═══ Dataset content

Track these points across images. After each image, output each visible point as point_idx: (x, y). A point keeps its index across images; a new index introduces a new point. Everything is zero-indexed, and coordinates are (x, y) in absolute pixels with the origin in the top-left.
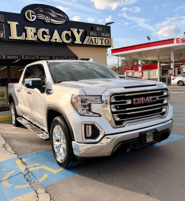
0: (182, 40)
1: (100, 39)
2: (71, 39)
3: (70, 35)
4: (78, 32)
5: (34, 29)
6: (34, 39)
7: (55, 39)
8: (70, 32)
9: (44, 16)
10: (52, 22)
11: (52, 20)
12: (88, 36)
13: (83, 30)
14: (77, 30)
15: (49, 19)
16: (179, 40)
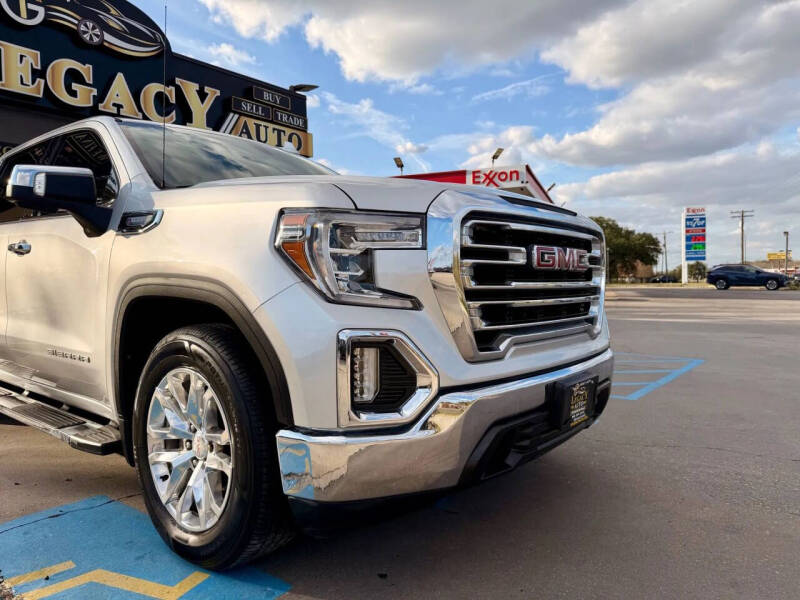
0: (487, 176)
1: (274, 129)
2: (174, 113)
3: (173, 100)
4: (202, 96)
5: (33, 57)
6: (34, 90)
7: (114, 105)
8: (173, 89)
9: (80, 18)
10: (106, 44)
11: (108, 37)
12: (235, 113)
13: (218, 93)
14: (196, 87)
15: (97, 31)
16: (479, 177)
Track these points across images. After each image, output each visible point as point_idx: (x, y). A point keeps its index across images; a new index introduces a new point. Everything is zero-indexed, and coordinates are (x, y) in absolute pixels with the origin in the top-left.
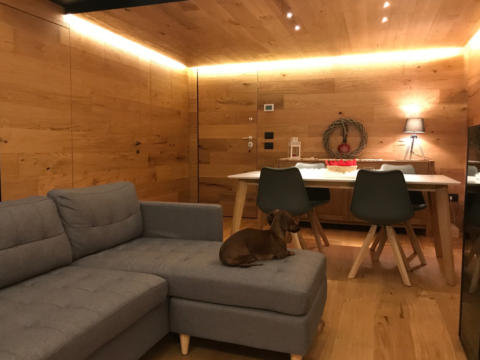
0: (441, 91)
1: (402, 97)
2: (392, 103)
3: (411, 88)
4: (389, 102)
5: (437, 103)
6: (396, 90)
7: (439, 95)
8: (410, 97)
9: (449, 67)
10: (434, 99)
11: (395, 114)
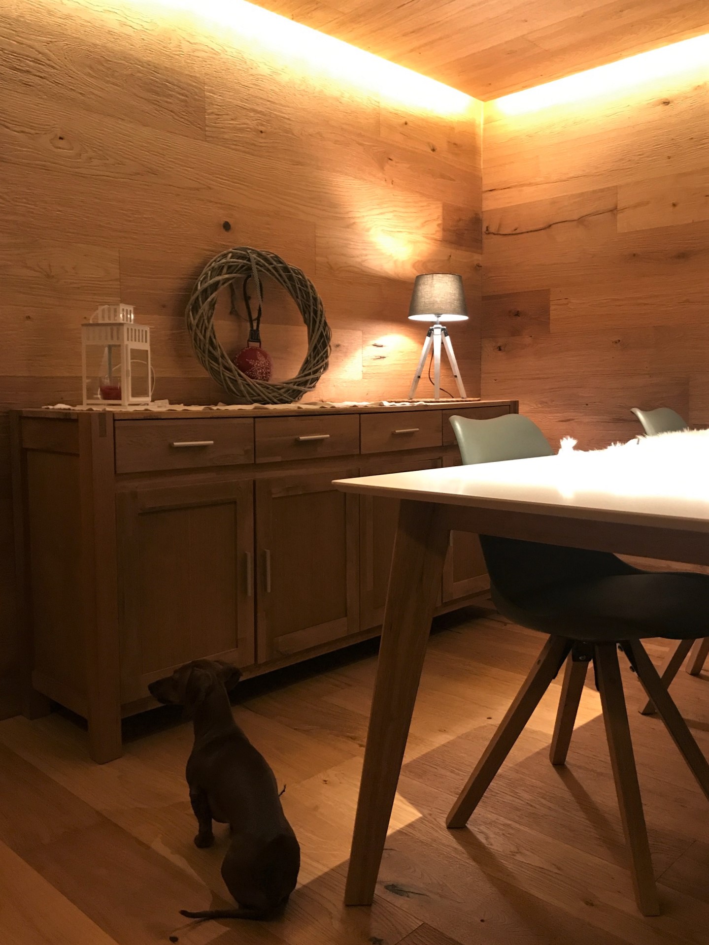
0: (444, 207)
1: (377, 207)
2: (357, 220)
3: (392, 184)
4: (350, 215)
5: (439, 242)
6: (365, 180)
7: (441, 218)
8: (391, 209)
9: (455, 146)
10: (434, 229)
11: (364, 258)
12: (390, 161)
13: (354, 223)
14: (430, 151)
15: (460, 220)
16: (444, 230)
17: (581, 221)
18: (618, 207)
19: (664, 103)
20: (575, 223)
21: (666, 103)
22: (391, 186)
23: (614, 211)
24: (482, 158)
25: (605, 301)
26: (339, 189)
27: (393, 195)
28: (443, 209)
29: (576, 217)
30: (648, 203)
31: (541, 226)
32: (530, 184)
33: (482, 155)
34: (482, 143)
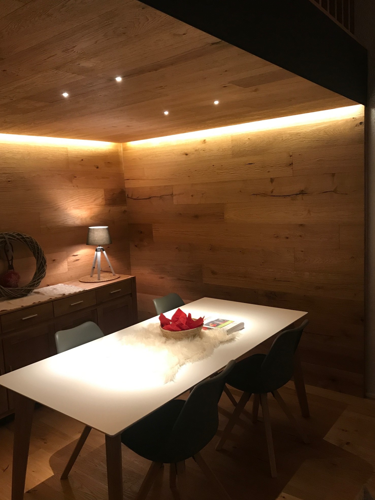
0: (105, 190)
1: (70, 198)
2: (60, 206)
3: (77, 187)
4: (57, 205)
5: (103, 206)
6: (63, 189)
7: (104, 195)
8: (77, 198)
9: (108, 163)
10: (100, 201)
11: (65, 221)
12: (75, 178)
13: (59, 208)
14: (96, 169)
15: (114, 194)
16: (106, 200)
17: (161, 197)
18: (173, 194)
19: (186, 154)
20: (159, 198)
21: (187, 154)
22: (77, 188)
23: (172, 195)
24: (123, 165)
25: (172, 231)
26: (50, 196)
27: (78, 192)
28: (104, 191)
29: (159, 196)
30: (183, 194)
31: (147, 197)
32: (142, 179)
33: (123, 164)
34: (122, 159)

══════

◆ **To do**:
What you should return is the exact text of every line from the top of the entries through the line with "21: (666, 103)", pictures removed.

◆ **Response below**:
Track these points across images. After each image, output each visible point as point_idx: (x, y). A point keeps its index across images; a new index introduces a new point. Everything is zero-indexed, and coordinates are (x, y) in absolute pixels with the origin in the top-left.
0: (182, 40)
1: (100, 39)
2: (71, 39)
3: (70, 35)
4: (78, 32)
5: (34, 29)
6: (34, 39)
7: (55, 39)
8: (70, 32)
9: (44, 16)
10: (52, 22)
11: (52, 20)
12: (88, 36)
13: (83, 30)
14: (77, 30)
15: (49, 19)
16: (179, 40)
0: (487, 176)
1: (274, 129)
2: (174, 113)
3: (173, 100)
4: (202, 96)
5: (33, 57)
6: (34, 90)
7: (114, 105)
8: (173, 89)
9: (80, 18)
10: (106, 44)
11: (108, 37)
12: (235, 113)
13: (218, 93)
14: (196, 87)
15: (97, 31)
16: (479, 177)
Track these points across images. After each image, output each visible point as point_idx: (x, y). A point keeps its index across images; a new index introduces a new point. Everything is zero-indexed, and coordinates are (x, y) in absolute pixels with the origin in the top-left.
0: (441, 91)
1: (402, 97)
2: (392, 103)
3: (411, 88)
4: (389, 102)
5: (437, 103)
6: (396, 90)
7: (439, 95)
8: (410, 97)
9: (449, 67)
10: (434, 99)
11: (395, 114)
0: (444, 207)
1: (377, 207)
2: (357, 220)
3: (392, 184)
4: (350, 215)
5: (439, 242)
6: (365, 180)
7: (441, 218)
8: (391, 209)
9: (455, 146)
10: (434, 229)
11: (364, 258)
12: (390, 161)
13: (354, 223)
14: (430, 151)
15: (460, 220)
16: (444, 230)
17: (581, 221)
18: (618, 207)
19: (664, 103)
20: (575, 223)
21: (666, 103)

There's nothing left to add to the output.